Please note that in the repo there is also a Kubernetes manifest that must be used on RBAC-enabled clusters – that is not shown here for brevity.

For simplicity, let’s create a new namespace:

$ kubectl create namespace filter-logs

Now in this namespace, create a new secret, according to the instructions in the Kubernetes documentation. The values I used are: super-secret-admin-username for the user name and super-secret-admin-password for the password.

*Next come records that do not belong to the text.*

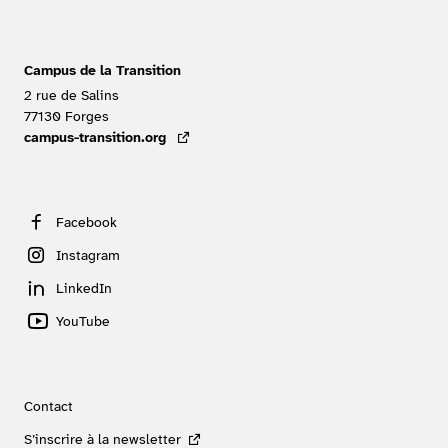
Campus de la Transition
2 rue de Salins
77130
Forges
FRANCE
campus-transition.org
- lien externe
Facebook
Instagram
LinkedIn
YouTube
Contact
S’inscrire à la newsletter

Now deploy the pod (and if needed, also the filter-role.yaml file containing the RBAC objects). We expect that if the web application would ever try to write super-secret-admin-username or super-secret-admin-password (or the value of any secret in the namespace) in the logs, our filtering sidecar would redact that.

Let’s see if that actually happens:

Clearly, the sidecar container redacts all secret values from the application logs, so we avoid accidentally outputting secret values in the logs of our applications. Executing kubectl logs also works as expected:

$ kubectl logs filter-logs -c filter
{ user: 'radu',
  password: 'abcdef' }

{ user: '[ redacted ]',
  password: '[ redacted ]' }

{ user: '[ redacted ]',
  password: '[ redacted ]abc' }

{ user: '[ redacted ]2',
  password: '[ redacted ]abc' }

Conclusion

In this article we saw how to filter Kubernetes secrets from the logs of our applications by running a sidecar container that continuously redacts the secret values from the logs. As mentioned, you are free to write your own filtering algorithm based on the needs of your application, as well as implement filtering in chunks of multiple log lines.

Thanks for reading, let me know your thoughts in the comments, and have fun filtering your application logs!